Meadows Club

The Meadows Club was one of the first casinos to open in Las Vegas in the weeks after the Nevada legislature legalized casino gambling in March 1931, during the prohibition era. In its early years, the Meadows, with its live entertainment and fancy interior, was regarded as the finest casino in Las Vegas, and a forerunner of the modern casinos that followed in the 1940s.

The Cornero brothers Louis and Frank, both former bootleggers from Los Angeles, started building the Meadows in early 1931. Their brother Tony, himself an infamous rumrunner, was serving time in prison for illegal liquor sales in California.

Louis and Frank obtained a gambling license that April for two craps tables, two roulette tables, two blackjack tables, two poker tables, English hazard, faro and Big Six Wheel games, and five slot machines. 

The Meadows, named after the English translation of the Spanish "Las Vegas," debuted on Boulder Highway, near the convergences of Charleston Boulevard and Fremont Street, on May 2, 1931. While most other casino clubs in Las Vegas were small, saloon-like taverns, the Meadows was immediately considered the most attractive place in town, with its casino decorated in blue velour and cabaret for a house band and traveling musical acts.

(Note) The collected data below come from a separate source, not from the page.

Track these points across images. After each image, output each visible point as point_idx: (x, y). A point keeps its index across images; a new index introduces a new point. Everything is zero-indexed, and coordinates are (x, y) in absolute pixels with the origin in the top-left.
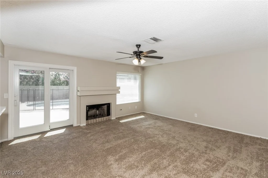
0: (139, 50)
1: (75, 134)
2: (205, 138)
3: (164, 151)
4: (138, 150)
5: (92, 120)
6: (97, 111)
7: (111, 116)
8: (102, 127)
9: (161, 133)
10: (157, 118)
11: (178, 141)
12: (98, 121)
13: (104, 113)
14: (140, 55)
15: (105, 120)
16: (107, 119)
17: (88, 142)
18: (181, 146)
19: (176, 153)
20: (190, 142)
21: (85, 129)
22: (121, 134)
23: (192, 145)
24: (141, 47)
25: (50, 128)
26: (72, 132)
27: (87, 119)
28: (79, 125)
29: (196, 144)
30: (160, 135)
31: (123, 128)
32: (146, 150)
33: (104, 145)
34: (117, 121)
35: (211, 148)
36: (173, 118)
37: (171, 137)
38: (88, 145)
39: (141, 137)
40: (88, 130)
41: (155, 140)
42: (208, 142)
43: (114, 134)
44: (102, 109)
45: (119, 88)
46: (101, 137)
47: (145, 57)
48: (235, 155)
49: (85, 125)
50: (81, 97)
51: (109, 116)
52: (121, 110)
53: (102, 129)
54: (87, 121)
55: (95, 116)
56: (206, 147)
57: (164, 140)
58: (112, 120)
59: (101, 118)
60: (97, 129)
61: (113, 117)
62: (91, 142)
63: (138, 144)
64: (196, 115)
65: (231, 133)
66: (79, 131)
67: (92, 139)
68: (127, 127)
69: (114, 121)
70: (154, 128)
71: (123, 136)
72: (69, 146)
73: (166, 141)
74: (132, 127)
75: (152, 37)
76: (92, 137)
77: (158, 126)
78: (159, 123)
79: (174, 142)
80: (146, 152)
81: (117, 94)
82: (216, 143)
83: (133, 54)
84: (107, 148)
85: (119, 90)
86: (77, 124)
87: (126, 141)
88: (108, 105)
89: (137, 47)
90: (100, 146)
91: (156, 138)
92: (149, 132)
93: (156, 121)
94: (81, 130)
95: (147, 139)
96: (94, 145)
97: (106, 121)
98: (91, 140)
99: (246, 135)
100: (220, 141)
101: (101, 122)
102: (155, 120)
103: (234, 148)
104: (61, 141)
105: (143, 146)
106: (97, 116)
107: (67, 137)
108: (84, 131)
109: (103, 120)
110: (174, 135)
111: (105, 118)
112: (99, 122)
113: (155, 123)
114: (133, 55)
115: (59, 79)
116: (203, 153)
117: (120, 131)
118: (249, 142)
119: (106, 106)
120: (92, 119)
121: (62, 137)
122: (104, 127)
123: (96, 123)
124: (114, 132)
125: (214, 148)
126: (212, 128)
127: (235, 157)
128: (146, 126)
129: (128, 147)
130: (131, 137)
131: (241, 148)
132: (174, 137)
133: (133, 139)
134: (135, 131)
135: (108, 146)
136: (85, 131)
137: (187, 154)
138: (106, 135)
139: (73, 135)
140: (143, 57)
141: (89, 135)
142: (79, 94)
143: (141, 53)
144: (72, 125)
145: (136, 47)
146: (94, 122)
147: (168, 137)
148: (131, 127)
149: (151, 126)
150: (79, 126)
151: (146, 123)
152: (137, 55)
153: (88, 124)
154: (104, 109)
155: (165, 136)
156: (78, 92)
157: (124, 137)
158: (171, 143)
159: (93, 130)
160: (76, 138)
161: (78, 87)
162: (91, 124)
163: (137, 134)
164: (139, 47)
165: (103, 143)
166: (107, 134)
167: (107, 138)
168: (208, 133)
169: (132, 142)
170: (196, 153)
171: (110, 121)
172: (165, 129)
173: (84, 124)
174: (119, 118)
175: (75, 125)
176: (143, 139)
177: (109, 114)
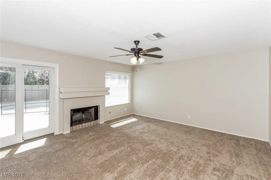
0: (138, 47)
1: (57, 146)
2: (203, 142)
3: (167, 161)
4: (138, 162)
5: (78, 126)
6: (84, 115)
7: (100, 121)
8: (91, 134)
9: (157, 138)
10: (149, 120)
11: (178, 147)
12: (84, 127)
13: (91, 117)
14: (138, 53)
15: (92, 124)
16: (95, 124)
17: (76, 155)
18: (182, 153)
19: (180, 162)
20: (190, 148)
21: (70, 138)
22: (114, 142)
23: (193, 151)
24: (140, 43)
25: (23, 139)
26: (53, 142)
27: (72, 125)
28: (62, 132)
29: (197, 150)
30: (157, 141)
31: (115, 134)
32: (147, 161)
33: (97, 158)
34: (106, 126)
35: (214, 153)
36: (165, 120)
37: (169, 142)
38: (77, 160)
39: (137, 145)
40: (73, 139)
41: (153, 148)
42: (209, 146)
43: (106, 142)
44: (88, 113)
45: (109, 89)
46: (91, 148)
47: (144, 55)
48: (238, 160)
49: (69, 132)
50: (64, 100)
51: (97, 120)
52: (110, 112)
53: (90, 136)
54: (72, 127)
55: (81, 120)
56: (208, 153)
57: (163, 146)
58: (101, 124)
59: (88, 122)
60: (85, 137)
61: (102, 120)
62: (80, 155)
63: (136, 154)
64: (189, 117)
65: (225, 134)
66: (62, 141)
67: (81, 151)
68: (120, 133)
69: (102, 126)
70: (149, 132)
71: (117, 144)
72: (52, 163)
73: (166, 148)
74: (125, 132)
75: (156, 33)
76: (80, 149)
77: (153, 130)
78: (153, 126)
79: (174, 149)
80: (148, 163)
81: (106, 96)
82: (216, 147)
84: (101, 162)
85: (109, 91)
86: (59, 131)
87: (122, 151)
88: (96, 108)
90: (91, 160)
91: (154, 145)
92: (144, 138)
93: (149, 124)
94: (64, 139)
95: (145, 146)
96: (85, 160)
97: (94, 126)
98: (79, 152)
99: (240, 137)
100: (218, 144)
101: (88, 128)
102: (147, 123)
103: (234, 152)
104: (40, 157)
105: (142, 157)
106: (83, 120)
107: (48, 151)
108: (68, 140)
109: (90, 125)
110: (172, 140)
111: (92, 123)
112: (86, 128)
113: (149, 126)
114: (131, 52)
115: (33, 78)
116: (207, 160)
117: (113, 138)
118: (245, 144)
119: (93, 109)
120: (77, 124)
121: (41, 150)
122: (92, 134)
123: (82, 129)
124: (105, 140)
125: (216, 153)
126: (206, 130)
127: (240, 163)
128: (140, 131)
129: (126, 159)
130: (126, 146)
131: (241, 151)
132: (172, 143)
133: (129, 147)
134: (129, 137)
135: (101, 159)
136: (70, 140)
137: (192, 163)
138: (97, 145)
139: (55, 147)
140: (142, 55)
141: (76, 146)
142: (62, 96)
143: (140, 51)
144: (53, 134)
146: (80, 128)
147: (166, 143)
148: (123, 132)
149: (145, 131)
150: (62, 135)
151: (139, 127)
152: (135, 53)
153: (73, 131)
154: (91, 113)
155: (163, 142)
156: (60, 94)
157: (119, 146)
158: (171, 150)
159: (80, 139)
160: (59, 150)
161: (60, 88)
162: (76, 130)
163: (133, 141)
164: (138, 43)
165: (95, 156)
166: (98, 143)
167: (99, 149)
168: (204, 136)
169: (129, 151)
170: (201, 161)
171: (99, 126)
172: (161, 134)
173: (67, 131)
174: (108, 121)
175: (57, 133)
176: (140, 146)
177: (96, 117)
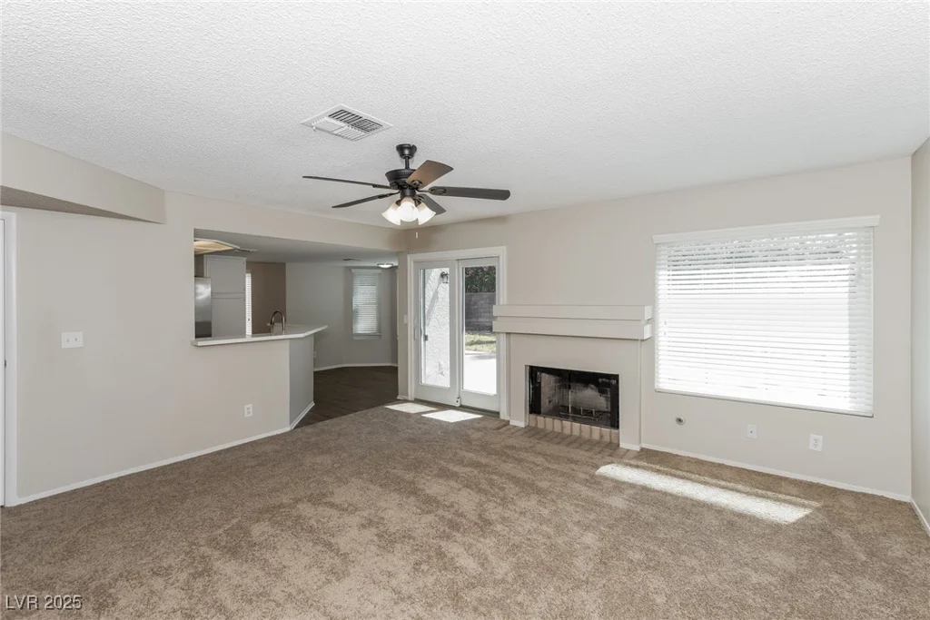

Tony had to wait until his release from prison in August to pay a visit. 

Louis and Frank spend a then-fortune $31,000 to build the Meadows and announced plans to add a fifty-room hotel, vowing to make it the state's "finest resort." They brought in a producer with experience earned in New York and Hollywood who presented a floorshow called the "Meadows Revue," with a band from Los Angeles known as the Meadow Larks. They hired a chef from Lost Angeles to opertate the casino's signature italian restaurant. 

The brothers had decided to locate the club on the newly paved Boulder Highway, which was the main route into Las Vegas taken by workers from the Boulder Dam (now Hoover Dam) project at the Nevada-Arizona border. The club became a popular lunch and evening hangout for the city's dignitaries, such as Las Vegas Mayor Fred Hesse and his wife, Patricia, and its well-to-do citizens. It was the town's best nightclub, where men and women would dress in their best clothes.

The club's concert stage features performers such as the Gumm Sisters, with a young girl names Frances Gumm, later known as Judy Garland. 

Louis, the project's general manager, oversaw construction of a small, single-story hotel beside the casino. But that September, a fire broke out in the boiler room near the kitchen, and the casion, their biggest moneymaker, burned to the ground. The hotel remained open, but the Corneros could not stay in business. They sold the property in 1935 to Dave Stearns, his brother Sam Stearns, and Larry Potter.

The new owners reopened the casino club later that year, but soon ran into trouble. The county had placed restrictions on female dancers in all licensed casinos that served alcohol. In November 1935, Clark County District Attorney Roger T. Foley claimed the club had ignored his warnings about permitting a woman to perform a "Fan Dance" (dancing nude or partially clothed under large feathered fans) in an "indecent manner."

In a compromise with county officials that prevented the Meadows from losing its license, Sam Stearns agreed to make changes the county wanted, and operate the casino himself.

But the Meadows never regained its early popularity. Under different ownership, it declined, operating only as a hotel. The hotel evolved into a notorious place frequented by prostitutes. It was finally closed down for good in 1942, as a local nuisance, in recognition of the growing presence of the military in Las Vegas at the start of World War II.